Here is an interesting account from 1793 regarding the wedding of Marie Antoinette and Louis Auguste, in an effort to make out the dauphine's character...
"She [Marie Antoinette] was married to her royal consort, then dauphin, May 16, 1770. The celebration of her nuptials was attended with a dreadful accident. Magnificent fireworks being exhibited on the occasion, in the square of Louis XV, the immense crowds of people who thronged to see them were blocked up on all sides, except one narrow street, through which they must all pass in order to disperse.

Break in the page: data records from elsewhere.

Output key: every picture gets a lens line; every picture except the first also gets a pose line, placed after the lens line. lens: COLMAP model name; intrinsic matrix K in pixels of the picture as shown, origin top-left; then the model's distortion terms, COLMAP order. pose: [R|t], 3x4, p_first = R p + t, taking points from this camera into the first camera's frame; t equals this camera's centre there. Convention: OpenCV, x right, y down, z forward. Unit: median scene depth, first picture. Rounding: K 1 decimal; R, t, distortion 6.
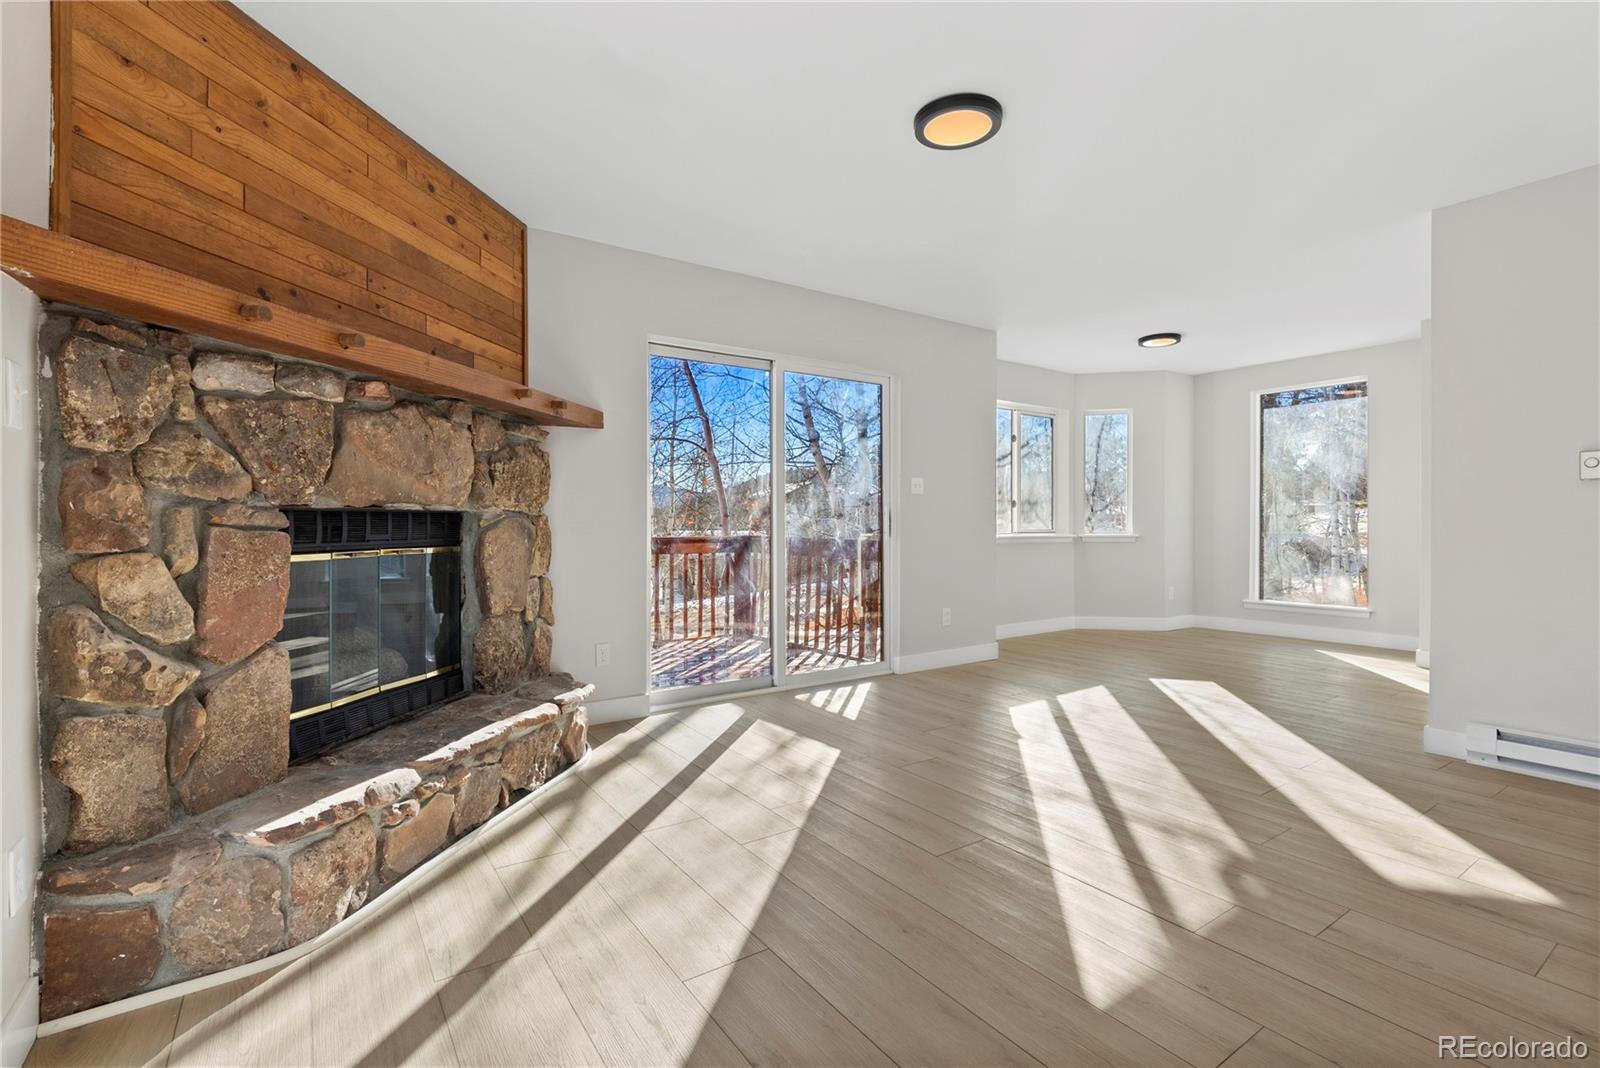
lens RADIAL K [[728.5, 0, 790.9], [0, 728.5, 527.5], [0, 0, 1]] dist [-0.002810, -0.000414]
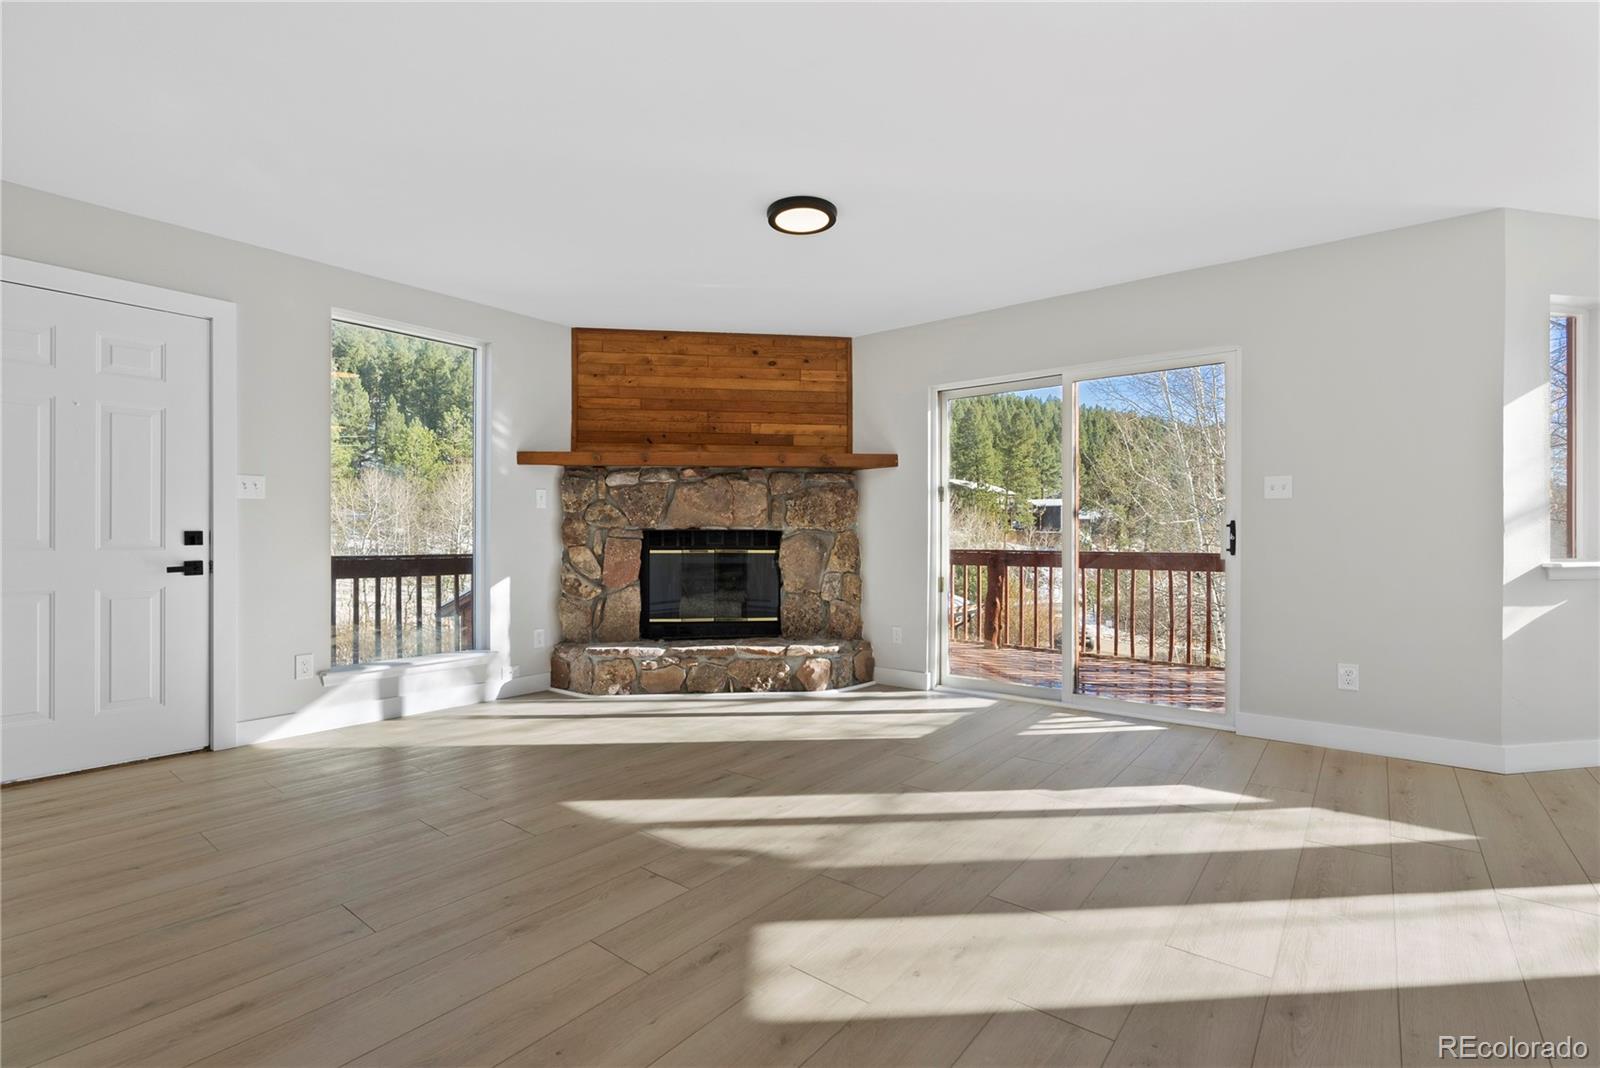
lens RADIAL K [[725.6, 0, 792.4], [0, 725.6, 539.2], [0, 0, 1]] dist [-0.012458, -0.000109]
pose [[0.289569, 0.004099, -0.957148, 1.598032], [-0.009066, 0.999958, 0.001540, -0.003845], [0.957114, 0.008231, 0.289594, 0.713914]]
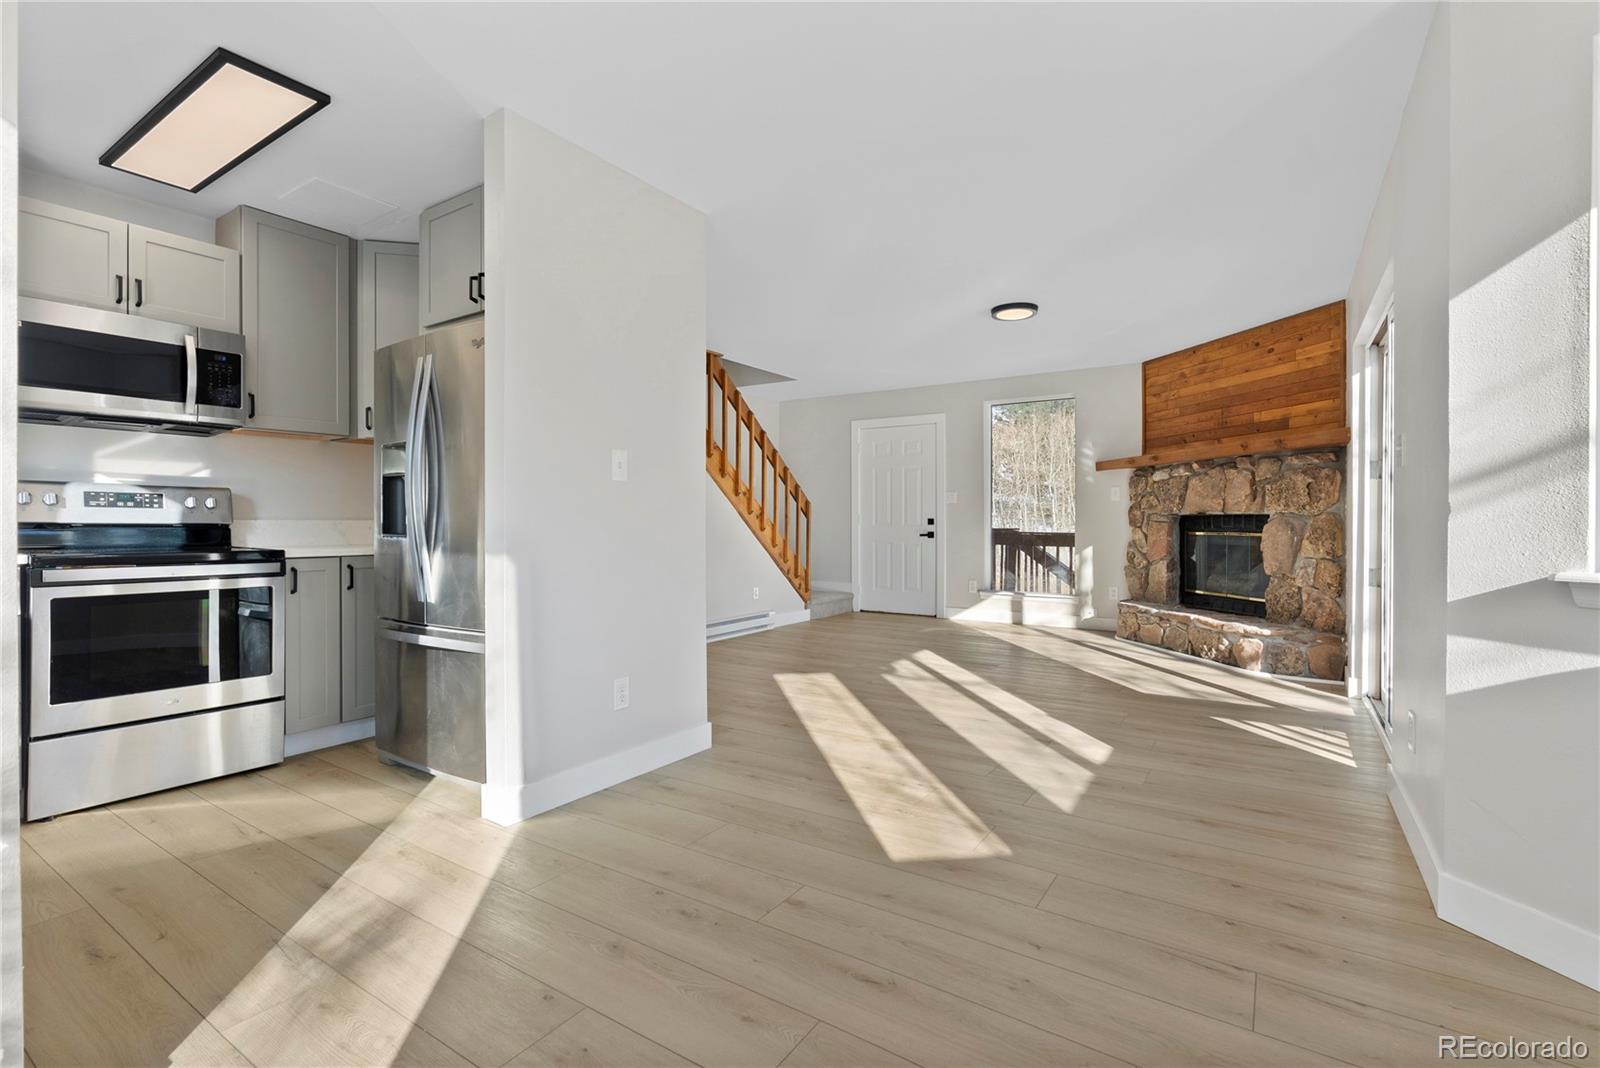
lens RADIAL K [[723.5, 0, 804.1], [0, 723.5, 525.1], [0, 0, 1]] dist [-0.002934, -0.000087]
pose [[-0.923540, 0.003558, -0.383485, 1.668284], [-0.001895, 0.999902, 0.013841, -0.022093], [0.383496, 0.013510, -0.923444, 2.889111]]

Some obstruction happening in the street, and the people not knowing the cause, took fright, and everyone pressing forward to get away, the confusion increased so fast, that one trampled over another, till the people lay one upon another in heaps: it was even said that those that were undermost, stabbed those who lay above them, in order to disengage themselves. The carnage was inconceivable, and the accounts of the time make the dead amount to one thousand, and the wounded to two thousand.
The dauphin, in the first emotion of his grief, gave all the money alotted for his month's expenses, towards the relief of the sufferers, and in this act of generosity, he was followed by the dauphiness, who was so deeply affected at the account she received of the fatal accident, that it was with difficulty she could be kept from fainting."
"CHARACTER and ANECDOTES of the QUEEN of FRANCE." The Lady's Magazine; or, Entertaining Companion for the Fair Sex Appropriated Solely to their Use and Amusement 24 (1793): 97-98.